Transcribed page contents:
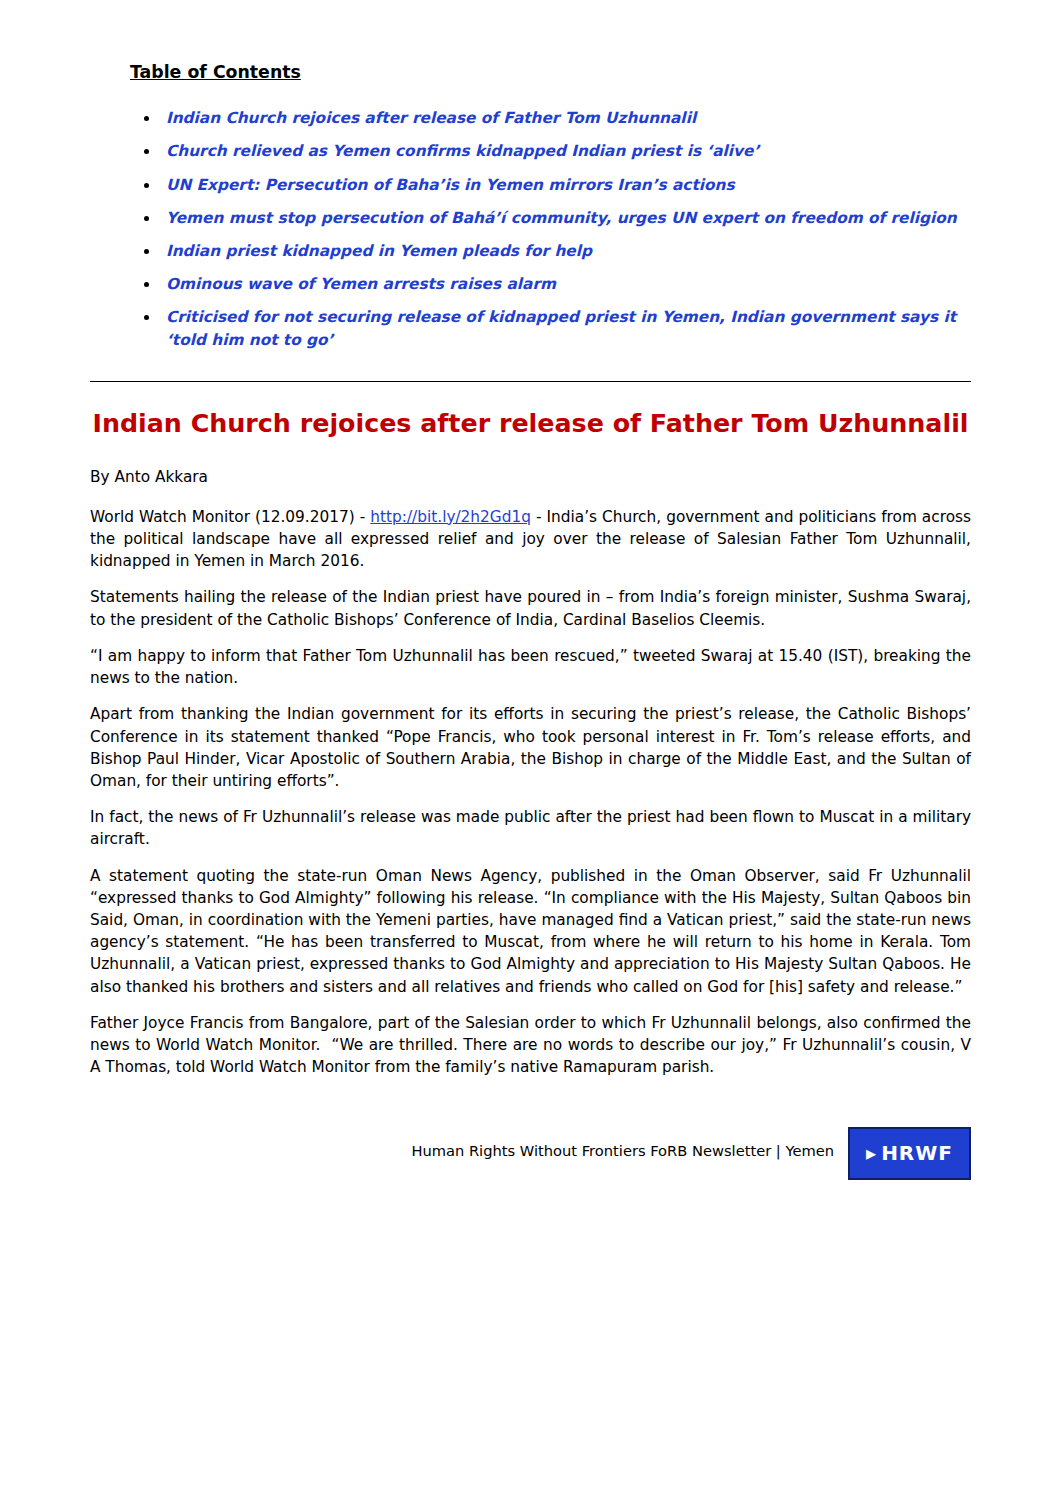Table of Contents
Indian Church rejoices after release of Father Tom Uzhunnalil
Church relieved as Yemen confirms kidnapped Indian priest is ‘alive’
UN Expert: Persecution of Baha’is in Yemen mirrors Iran’s actions
Yemen must stop persecution of Bahá’í community, urges UN expert on freedom of religion
Indian priest kidnapped in Yemen pleads for help
Ominous wave of Yemen arrests raises alarm
Criticised for not securing release of kidnapped priest in Yemen, Indian government says it ‘told him not to go’
Indian Church rejoices after release of Father Tom Uzhunnalil
By Anto Akkara
World Watch Monitor (12.09.2017) - http://bit.ly/2h2Gd1q - India’s Church, government and politicians from across the political landscape have all expressed relief and joy over the release of Salesian Father Tom Uzhunnalil, kidnapped in Yemen in March 2016.
Statements hailing the release of the Indian priest have poured in – from India’s foreign minister, Sushma Swaraj, to the president of the Catholic Bishops’ Conference of India, Cardinal Baselios Cleemis.
“I am happy to inform that Father Tom Uzhunnalil has been rescued,” tweeted Swaraj at 15.40 (IST), breaking the news to the nation.
Apart from thanking the Indian government for its efforts in securing the priest’s release, the Catholic Bishops’ Conference in its statement thanked “Pope Francis, who took personal interest in Fr. Tom’s release efforts, and Bishop Paul Hinder, Vicar Apostolic of Southern Arabia, the Bishop in charge of the Middle East, and the Sultan of Oman, for their untiring efforts”.
In fact, the news of Fr Uzhunnalil’s release was made public after the priest had been flown to Muscat in a military aircraft.
A statement quoting the state-run Oman News Agency, published in the Oman Observer, said Fr Uzhunnalil “expressed thanks to God Almighty” following his release. “In compliance with the His Majesty, Sultan Qaboos bin Said, Oman, in coordination with the Yemeni parties, have managed find a Vatican priest,” said the state-run news agency’s statement. “He has been transferred to Muscat, from where he will return to his home in Kerala. Tom Uzhunnalil, a Vatican priest, expressed thanks to God Almighty and appreciation to His Majesty Sultan Qaboos. He also thanked his brothers and sisters and all relatives and friends who called on God for [his] safety and release.”
Father Joyce Francis from Bangalore, part of the Salesian order to which Fr Uzhunnalil belongs, also confirmed the news to World Watch Monitor. “We are thrilled. There are no words to describe our joy,” Fr Uzhunnalil’s cousin, V A Thomas, told World Watch Monitor from the family’s native Ramapuram parish.
Human Rights Without Frontiers FoRB Newsletter | Yemen
▸HRWF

What the task asks :: Give only the lines from the one holding "Yemen must stop" through the one holding "Ominous wave of Yemen arrests raises alarm", each restated exactly as it appears above.

Answer box ::
Yemen must stop persecution of Bahá’í community, urges UN expert on freedom of religion
Indian priest kidnapped in Yemen pleads for help
Ominous wave of Yemen arrests raises alarm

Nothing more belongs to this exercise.